Morto di amianto, condannata l'Autorità portuale: 670 mila euro alla famiglia

Giancarlo Vianello ucciso da un mesotelioma, sentenza contro l’Autorità portuale. Risarciti la moglie e i quattro figli, ma l’avvocato medita ricorso contro i conteggi
Interpress/Mazzega Mion Venezia, 13.05.2013.- Allarme bomba Tribunale di Rialto.- Nella foto Presidiato dalle forze dell'Ordine dopo l'evaquazione
Interpress/Mazzega Mion Venezia, 13.05.2013.- Allarme bomba Tribunale di Rialto.- Nella foto Presidiato dalle forze dell'Ordine dopo l'evaquazione

VENEZIA. Un altro lavoratore morto per mesotelioma, il cancro provocato dall’inalazione di amianto, un altro risarcimento per vedova e figli: 150 mila euro alla moglie e 130 mila euro ad ognuno dei 4 figli. A pagare sarà l’Autorità portuale - compresi 10 mila euro di spese legali e di perizia - dichiarata dal Tribunale di Venezia «responsabile per il decesso di Giancarlo Vianello».

«Questa sentenza fa seguito a una condanna di risarcimento per 130 mila euro per i danni patiti da Vianello quand’era ancora in vita, ma mi riservo di appellare», protesta l’avvocato Enrico Cornelio, «perché il nostro Tribunale si ostina a liquidare i danni ai familiari secondo tabelle proprie anziché adottare quelle del Tribunale di Milano, mediamente del 50 per cento superiori».

La storia è quella di tanti lavoratori del porto di Venezia negli anni Sessanta e Settanta: Vianello aveva operato allo scalo veneziano tra il 1960 e il 1988, dipendente della Compagnia lavoratori portuali.

«Le testimonianze hanno unanimemente acclarato che almeno fino al 1979, l’amianto arrivava al porto di Venezia a bordo delle navi, in sacchi di juta che spesso all’atto della “virata” si rompevano», si legge in sentenza, «il ricorrente ha svolto mansioni di lavoratore portuale, venendo in contatto e inalando le fibre di amianto». I sacchi venivano imbragati, ma quando la gru li alzava, il peso metteva in tiro le cime che talvolta li rompevano, tanto che le cancerogene fibre di amianto si spargevano nell’aria e venivano respirate.
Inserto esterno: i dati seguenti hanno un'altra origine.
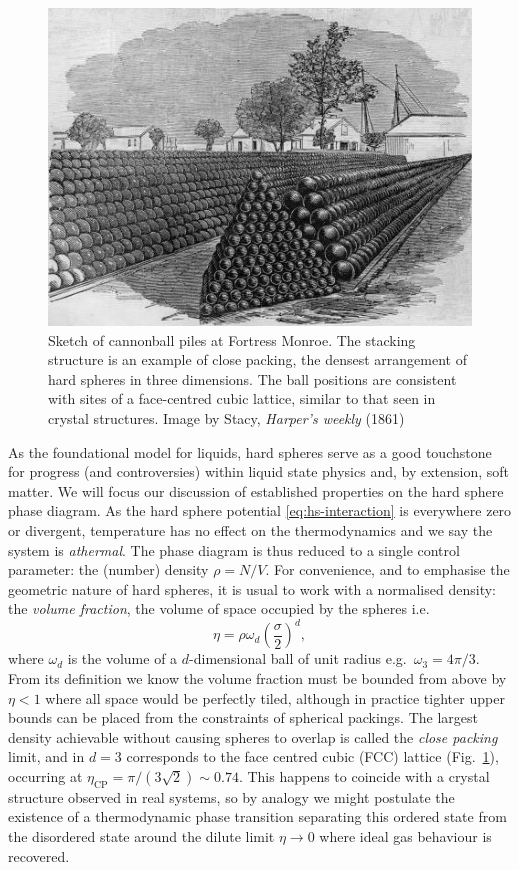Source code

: \documentclass[11pt,twoside]{report}
\begin{document}
\begin{figure}
  \includegraphics[width=0.75\linewidth,outer]{cannonballs}
  \caption[Close packed cannonballs]{
    Sketch of cannonball piles at Fortress Monroe.
    The stacking structure is an example of close packing, the densest arrangement of hard spheres in three dimensions.
    The ball positions are consistent with sites of a face-centred cubic lattice, similar to that seen in crystal structures.
    Image by Stacy, \emph{Harper's weekly} (1861)}
  \label{fig:fcc}
\end{figure}

As the foundational model for liquids, hard spheres serve as a good touchstone for progress (and controversies) within liquid state physics and, by extension, soft matter.
We will focus our discussion of established properties on the hard sphere phase diagram.
As the hard sphere potential \eqref{eq:hs-interaction} is everywhere zero or divergent, temperature has no effect%
on the thermodynamics and we say the system is \emph{athermal}.
The phase diagram is thus reduced to a single control parameter: the (number) density $\rho = N/V$.
For convenience, and to emphasise the geometric nature of hard spheres, it is usual to work with a normalised density: the \emph{volume fraction}, the volume of space occupied by the spheres i.e.\
\begin{equation}\label{eq:hs-volume-fraction}
  \eta
  =
  \rho \omega_d \left( \frac{\sigma}{2}\right)^d,
\end{equation}
where $\omega_d$ is the volume of a $d$-dimensional ball of unit radius e.g.\ $\omega_3 = 4\pi / 3$.
From its definition we know the volume fraction must be bounded from above by $\eta < 1$ where all space would be perfectly tiled, although in practice tighter upper bounds can be placed from the constraints of spherical packings.
The largest density achievable without causing spheres to overlap is called the \emph{close packing} limit, and in $d = 3$ corresponds to the face centred cubic (FCC) lattice (Fig.\ \ref{fig:fcc}), occurring at $\eta_\mathrm{CP} = \pi / (3\sqrt{2}) \sim 0.74$.
This happens to coincide with a crystal structure observed in real systems, so by analogy we might postulate the existence of a thermodynamic phase transition separating this ordered state from the disordered state around the dilute limit $\eta \to 0$ where ideal gas behaviour is recovered.
\end{document}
Negli anni Ottanta, l’amianto ha iniziato arrivare nei container: ma i sacchi scaricati una volta aperti i box presentavano spesso delle perdite. «Il pasto si faceva in mensa, ma le merende venivano consumate dove ci trovavamo nella stiva o nel magazzino e se c’erano sacchi di amianto ci si sedeva sopra», hanno testimonato i lavoratori. Il consulente tecnico del Tribunale ha concluso senza ombra di dubbio sulla correlazione tra la morte del lavoratore per mesotelioma e la sua esposizione all’amianto nel corso dei suoi quasi trent’anni di lavoro al Porto di Venezia: «Spetta al datore di lavoro dimostrare di aver fatto tutto il possibile per evitare il danno», scrive il giudice, «dall’istruttoria è emerso che nulla è stato fatto dal Provveditorato al Porto, ora Autorità portuale», «nessuno inoltre ha mai informato i lavoratori sulla pericolosità dell’esposizione all’amianto e in ordine alle precauzioni da adottare», «deve dunque ritenersi ascrivibile all’Autorità portuale la responsabilità per la malattia patita dal ricorrente». Il ricorrente nel frattempo è morto per quel cancro e ora sono arrivati 670 mila euro di risarcimento a vedova e figli.